Limit of a complicated function.

Question

Find $$\lim\limits_{x \to 2^{-}} \frac{e^{((x+2)\log 4){\frac{[x+1]}{4}}}-16}{ 4^x -16}$$ where $[x]$ denotes the greatest integer function less than or equal to x.

ATTEMPT:

I tried the following substitution $x=2-h$ and as $x \to 2$, $h \to 0.$ which gave me something like this

$\lim\limits_{h\to 0}$$ e^{((4-h)ln4){\frac{[3-h]}{4}}}-16\over \frac{16}{4^h} -16.$The denominator seems solvable as we get $\lim\limits_{h\to 0}$ $-16\frac{(4^h-1)h}{4^h*h}$ which seems a standard limit.But the numerator stills remain the same.

How can i simplify the numerator?

Answer 1

If we assume that there is a typo in the question (as mentioned in my comment) then (The mentioned typo has been fixed by OP)

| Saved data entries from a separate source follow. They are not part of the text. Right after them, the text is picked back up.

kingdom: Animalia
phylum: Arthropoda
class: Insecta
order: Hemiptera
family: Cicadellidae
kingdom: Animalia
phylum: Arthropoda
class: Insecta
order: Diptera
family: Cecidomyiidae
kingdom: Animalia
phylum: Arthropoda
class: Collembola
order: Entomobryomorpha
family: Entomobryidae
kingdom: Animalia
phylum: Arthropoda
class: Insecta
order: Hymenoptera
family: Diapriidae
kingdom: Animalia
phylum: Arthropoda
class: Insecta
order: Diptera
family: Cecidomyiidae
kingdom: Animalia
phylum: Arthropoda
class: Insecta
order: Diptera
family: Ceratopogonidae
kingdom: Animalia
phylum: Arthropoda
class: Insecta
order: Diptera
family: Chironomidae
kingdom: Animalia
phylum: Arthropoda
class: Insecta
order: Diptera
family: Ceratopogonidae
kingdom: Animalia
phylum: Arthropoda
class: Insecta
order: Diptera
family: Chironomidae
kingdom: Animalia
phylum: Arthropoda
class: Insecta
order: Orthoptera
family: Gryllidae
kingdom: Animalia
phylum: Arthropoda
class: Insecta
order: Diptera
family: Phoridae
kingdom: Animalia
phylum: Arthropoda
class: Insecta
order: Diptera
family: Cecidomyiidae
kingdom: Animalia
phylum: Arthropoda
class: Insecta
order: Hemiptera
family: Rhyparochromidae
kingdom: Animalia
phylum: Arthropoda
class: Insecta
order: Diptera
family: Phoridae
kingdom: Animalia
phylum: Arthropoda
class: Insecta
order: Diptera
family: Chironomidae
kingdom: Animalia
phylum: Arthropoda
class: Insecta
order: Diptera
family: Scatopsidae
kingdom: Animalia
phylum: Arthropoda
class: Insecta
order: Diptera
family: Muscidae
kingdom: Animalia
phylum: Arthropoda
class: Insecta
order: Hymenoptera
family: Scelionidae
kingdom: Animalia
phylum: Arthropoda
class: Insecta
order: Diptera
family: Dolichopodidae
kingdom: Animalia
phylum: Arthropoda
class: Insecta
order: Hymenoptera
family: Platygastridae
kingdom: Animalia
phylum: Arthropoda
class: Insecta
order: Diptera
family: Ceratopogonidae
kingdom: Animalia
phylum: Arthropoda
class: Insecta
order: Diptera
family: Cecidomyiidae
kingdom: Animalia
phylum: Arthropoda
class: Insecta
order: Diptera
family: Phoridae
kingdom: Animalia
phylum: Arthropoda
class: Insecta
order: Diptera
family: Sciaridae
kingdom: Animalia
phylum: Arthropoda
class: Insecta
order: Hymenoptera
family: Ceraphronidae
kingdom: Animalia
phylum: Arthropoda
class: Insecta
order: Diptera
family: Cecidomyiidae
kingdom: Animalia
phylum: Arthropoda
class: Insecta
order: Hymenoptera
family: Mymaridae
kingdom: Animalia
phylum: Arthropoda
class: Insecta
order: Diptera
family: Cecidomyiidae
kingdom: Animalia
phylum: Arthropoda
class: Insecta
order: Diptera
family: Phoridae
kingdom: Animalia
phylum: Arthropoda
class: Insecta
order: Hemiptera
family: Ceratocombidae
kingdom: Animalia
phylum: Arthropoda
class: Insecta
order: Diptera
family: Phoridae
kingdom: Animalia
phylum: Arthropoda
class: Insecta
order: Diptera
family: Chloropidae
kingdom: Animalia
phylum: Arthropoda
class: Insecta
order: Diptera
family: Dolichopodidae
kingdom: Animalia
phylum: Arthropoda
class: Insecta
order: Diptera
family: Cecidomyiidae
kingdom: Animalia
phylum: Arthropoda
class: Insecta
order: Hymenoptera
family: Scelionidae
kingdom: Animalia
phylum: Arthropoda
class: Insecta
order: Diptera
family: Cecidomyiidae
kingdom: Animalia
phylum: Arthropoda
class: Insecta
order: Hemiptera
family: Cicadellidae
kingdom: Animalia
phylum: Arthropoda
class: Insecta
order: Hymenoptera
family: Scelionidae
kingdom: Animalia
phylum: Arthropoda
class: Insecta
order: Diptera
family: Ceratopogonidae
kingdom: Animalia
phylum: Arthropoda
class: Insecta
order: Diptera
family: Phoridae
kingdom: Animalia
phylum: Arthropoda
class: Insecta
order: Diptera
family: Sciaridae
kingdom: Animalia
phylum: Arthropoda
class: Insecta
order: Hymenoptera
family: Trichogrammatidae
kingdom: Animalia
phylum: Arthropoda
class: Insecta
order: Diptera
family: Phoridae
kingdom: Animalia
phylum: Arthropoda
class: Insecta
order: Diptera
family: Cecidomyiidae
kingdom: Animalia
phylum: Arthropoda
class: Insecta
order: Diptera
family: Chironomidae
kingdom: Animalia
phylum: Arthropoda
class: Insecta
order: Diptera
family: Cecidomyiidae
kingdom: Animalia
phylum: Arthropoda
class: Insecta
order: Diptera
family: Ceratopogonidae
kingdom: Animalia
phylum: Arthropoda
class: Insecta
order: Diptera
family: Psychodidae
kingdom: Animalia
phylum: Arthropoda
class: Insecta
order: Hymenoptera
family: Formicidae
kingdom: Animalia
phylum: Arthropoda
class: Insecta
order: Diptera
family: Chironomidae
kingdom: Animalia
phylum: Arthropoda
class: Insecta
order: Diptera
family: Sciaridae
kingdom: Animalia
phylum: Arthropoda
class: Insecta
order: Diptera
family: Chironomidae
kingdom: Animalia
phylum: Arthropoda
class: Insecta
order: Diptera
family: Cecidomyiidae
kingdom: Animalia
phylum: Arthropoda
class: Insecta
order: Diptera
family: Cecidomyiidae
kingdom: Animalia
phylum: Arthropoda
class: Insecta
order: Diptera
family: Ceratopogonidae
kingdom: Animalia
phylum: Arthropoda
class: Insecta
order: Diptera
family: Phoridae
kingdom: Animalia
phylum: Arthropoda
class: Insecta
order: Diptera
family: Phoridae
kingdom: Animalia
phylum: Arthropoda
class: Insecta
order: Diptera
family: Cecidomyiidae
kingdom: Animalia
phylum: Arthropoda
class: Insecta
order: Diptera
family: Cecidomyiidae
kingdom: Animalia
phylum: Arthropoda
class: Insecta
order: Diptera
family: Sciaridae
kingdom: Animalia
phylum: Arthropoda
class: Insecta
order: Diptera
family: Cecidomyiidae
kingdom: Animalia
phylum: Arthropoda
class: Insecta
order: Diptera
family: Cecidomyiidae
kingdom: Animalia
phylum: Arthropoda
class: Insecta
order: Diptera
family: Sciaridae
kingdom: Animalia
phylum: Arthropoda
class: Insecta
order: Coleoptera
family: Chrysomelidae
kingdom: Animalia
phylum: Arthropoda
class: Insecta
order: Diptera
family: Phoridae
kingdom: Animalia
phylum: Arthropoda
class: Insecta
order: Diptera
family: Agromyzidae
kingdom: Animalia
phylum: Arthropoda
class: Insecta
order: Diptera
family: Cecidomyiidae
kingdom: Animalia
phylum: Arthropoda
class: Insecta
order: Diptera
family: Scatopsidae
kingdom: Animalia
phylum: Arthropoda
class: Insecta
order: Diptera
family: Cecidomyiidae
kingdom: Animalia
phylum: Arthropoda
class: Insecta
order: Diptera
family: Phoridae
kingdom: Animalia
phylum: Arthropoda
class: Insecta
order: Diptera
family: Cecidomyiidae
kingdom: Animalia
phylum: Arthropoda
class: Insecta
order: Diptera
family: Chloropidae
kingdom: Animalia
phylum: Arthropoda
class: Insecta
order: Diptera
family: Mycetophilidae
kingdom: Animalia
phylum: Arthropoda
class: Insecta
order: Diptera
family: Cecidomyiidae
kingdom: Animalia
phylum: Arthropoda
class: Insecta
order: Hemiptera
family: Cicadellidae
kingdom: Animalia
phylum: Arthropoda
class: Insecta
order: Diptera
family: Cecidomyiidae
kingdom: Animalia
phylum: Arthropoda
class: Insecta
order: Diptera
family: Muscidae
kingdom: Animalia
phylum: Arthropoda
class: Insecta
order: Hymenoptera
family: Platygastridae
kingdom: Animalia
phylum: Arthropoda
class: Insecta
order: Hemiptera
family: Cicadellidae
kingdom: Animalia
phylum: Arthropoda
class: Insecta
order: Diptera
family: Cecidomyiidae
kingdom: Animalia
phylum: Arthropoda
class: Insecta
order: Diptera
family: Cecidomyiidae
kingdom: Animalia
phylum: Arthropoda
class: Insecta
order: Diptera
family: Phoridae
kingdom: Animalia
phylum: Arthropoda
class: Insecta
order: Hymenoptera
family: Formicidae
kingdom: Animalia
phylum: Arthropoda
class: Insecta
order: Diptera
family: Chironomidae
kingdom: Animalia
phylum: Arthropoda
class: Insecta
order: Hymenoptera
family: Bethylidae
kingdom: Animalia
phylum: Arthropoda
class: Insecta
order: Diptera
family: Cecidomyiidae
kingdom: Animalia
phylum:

We can write the given function as $$f(x) = \dfrac{\exp\left\{\{(x + 2)\log 4\}\cdot\dfrac{[x + 1]}{4}\right\} - 16}{4^{x} - 16}$$ When $x \to 2^{-}$ we can write $[x + 1] = 2$ and then the expression for $f(x)$ can be simplified to $$f(x) = \dfrac{\exp\left\{\left(1 + \dfrac{x}{2}\right)\log 4\right\} - \exp(2\log 4)}{4^{x} - 16}$$ Putting $x = 2 - h$ where $h \to 0^{+}$ we can see that the desired limit $L$ can be calculated as follows \begin{align} L &= \lim_{h \to 0^{+}}\dfrac{\exp\left\{\left(2 - \dfrac{h}{2}\right)\log 4\right\} - \exp(2\log 4)}{4^{2 - h} - 16}\notag\\ &= \exp(2\log 4)\lim_{h \to 0^{+}}\dfrac{\exp\left\{\left(2 - \dfrac{h}{2}\right)\log 4 - 2\log 4\right\} - 1}{\dfrac{16}{4^{h}} - 16}\notag\\ &= \frac{\exp(2\log 4)}{16}\lim_{h \to 0^{+}}4^{h}\cdot\dfrac{\exp\left\{\left(2 - \dfrac{h}{2}\right)\log 4 - 2\log 4\right\} - 1}{1 - 4^{h}}\notag\\ &= 1\cdot\lim_{h \to 0^{+}}1\cdot\dfrac{\exp\left\{\left(2 - \dfrac{h}{2}\right)\log 4 - 2\log 4\right\} - 1}{h}\cdot\frac{h}{1 - 4^{h}}\notag\\ &= -\frac{1}{\log 4}\lim_{h \to 0^{+}}1\cdot\dfrac{\exp\left\{\left(2 - \dfrac{h}{2}\right)\log 4 - 2\log 4\right\} - 1}{h}\notag\\ &= -\frac{1}{\log 4}\lim_{h \to 0^{+}}1\cdot\dfrac{\exp\left\{\left(2 - \dfrac{h}{2}\right)\log 4 - 2\log 4\right\} - 1}{\left(2 - \dfrac{h}{2}\right)\log 4 - 2\log 4}\cdot\dfrac{\left(2 - \dfrac{h}{2}\right)\log 4 - 2\log 4}{h}\notag\\ &= -\frac{1}{\log 4}\lim_{t \to 0^{-}}\frac{e^{t} - 1}{t}\cdot\left(-\frac{\log 4}{2}\right)\notag\\ &= \frac{1}{2} \end{align} In the above derivation we have used substitution $$t = \left(2 - \dfrac{h}{2}\right)\log 4 - 2\log 4$$ and $t \to 0^{-}$ when $h \to 0^{+}$. Also the following standard limits are used $$\lim_{x \to 0}\frac{e^{x} - 1}{x} = 1, \lim_{x \to 0}\frac{a^{x} - 1}{x} = \log a$$

Answer 2

First of all you can get rid of the denominator, by observing that your limit can be written $$ \lim_{x\to2^-}\frac{f(x)-16}{x-2}\frac{x-2}{4^x-16} $$ and the second factor is known to have limit $1/(4^2\log4)$, where $$ f(x)=\exp\left((x+2)\log 4\frac{[x+1]}{4}\right) $$ Now observe that, as $x\to2^-$, $[x+1]=2$, because you can restrict to be in a left neighborhood of $2$, so $2-\delta<x<2$ and $3-\delta<x+1<3$. By taking $\delta<1$, you get $[x+1]=2$.

Hence your limit is actually, apart from the factor you'll reinsert at the end $$ \lim_{x\to2^-}\frac{\exp\bigl((x+2)\log 4/2\bigr)-16}{x-2} $$ that's a simple derivative.